(j3.2006) Question about 29113

Malcolm Cohen malcolm
Mon Oct 6 06:15:20 EDT 2014


>Given the description of CPTR, Case(i) and Case(ii) are the only cases
>that exist.

That certainly seems like a defect.  Putting the bits of Case (iii) that are 
talking about CPTR into the CPTR paragraph would be a substantial 
improvement!

>There's still the problem that in a program of substantial size,
>developed by several teams who share interface documents, but not
>subprogram source, whether the restriction is violated is unknowable to
>the developers.  This is a bad thing.

And is completely unavoidable when messing with C.  That world is FULL of 
undetectable-without-the-source violation possibilities.  OTOH, maybe this 
one is not undetectable...

> We should not introduce further problems of this kind.

Absolutely, which is why we must NOT expand the size of this feature any 
further!

This is not restricting a previous feature, and your examples of how things 
might go wrong were not subject to these restrictions.  The restriction here 
is to keep the new feature portable without impacting its workability.

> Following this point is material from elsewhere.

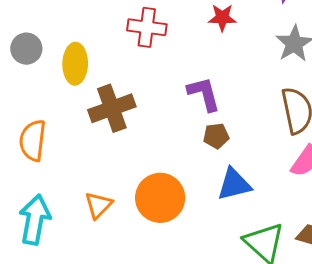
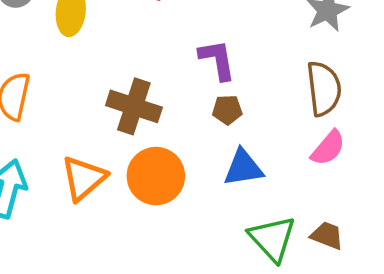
brown cross: (112, 108) -> (134, 106), moved, turned 33
orange triangle: (99, 205) -> (84, 178), size x1.4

>> It is not allowed to have Fortran pointers of different type referring to
>> the same target.
>>
>
>Who advocated that?  I didn't.

You did not intend to advocate it, but that would be the result of removing 
the restriction.

>The fourth paragraph of the description of FPTR doesn't say anything
>about the relationship of its type to the type of the storage sequence.
>Ought it?  If it did, there wouldn't be any question about having
>Fortran pointers of different type with the same target, and copying the
>C address to a Fortran pointer more than once would be harmless.

Are you serious?  As stated several times (and in the original paper), this 
is not a renaming of Case (i) or Case (ii), it is a new case.  The memory in 
question does not have a "type" to conform to.  C memory allocators return 
"void *", pointer to anything.  It does not have a type of its own until we 
give it one.

>If it ought not to, what is the point of getting a Fortran pointer that
>has as its target the entity at the address specified by CPTR?

The purpose stated in the paper that introduced the facility, to 
interoperate with a C memory allocator, in particular MPI_ALLOC_MEM.

>Presumably, the reason is to "do something" in Fortran with the target
>of FPTR.  What can be done if its type is unknown, or unknowable, or
>arbitrary, or nonexistent in the Fortran universe?

The type of FPTR is known.

>There is no design evident in the standard; there is only a restriction

It is not a restriction.  It is an extra facility.

>that appears to be completely arbitrary and unnecessary, in a paragraph
>that either amplifies the other paragraphs of the description, or the
>condition to apply it cannot be obtained.
>
>If and when the standard makes a case

Standards don't "make a case".

You voted for this feature too.

> that the
>restriction is not arbitrary and unnecessary

Clearly it is not "arbitrary".  It is certainly not mathematically 
necessary, merely pragmatic.  The restriction could be reduced, at the cost 
of additional text and complexity to describe the reduction.  It cannot 
simply be deleted since that would "open the floodgates" as previously 
mentioned (leading to lots of contradictions and complaints).

>, it might make sense to
>keep it.  Failing that, either the feature or the apparently pointless
>restriction on it should be deleted.

Deleting the feature would not only also require a WG5 vote, but snubbing 
the MPI committee.

Improving the wording but retaining the intended technical content will not 
require going back to WG5.  Let's agree to improve the wording (which I 
never claimed should not be improved, indeed I've already agreed on several 
clarifications and wordsmithings) without technical change, and if you are 
unsatisfied then next WG5 meeting you can bring forward a request to delete 
or extend it at your pleasure.

Cheers,
-- 
............................Malcolm Cohen.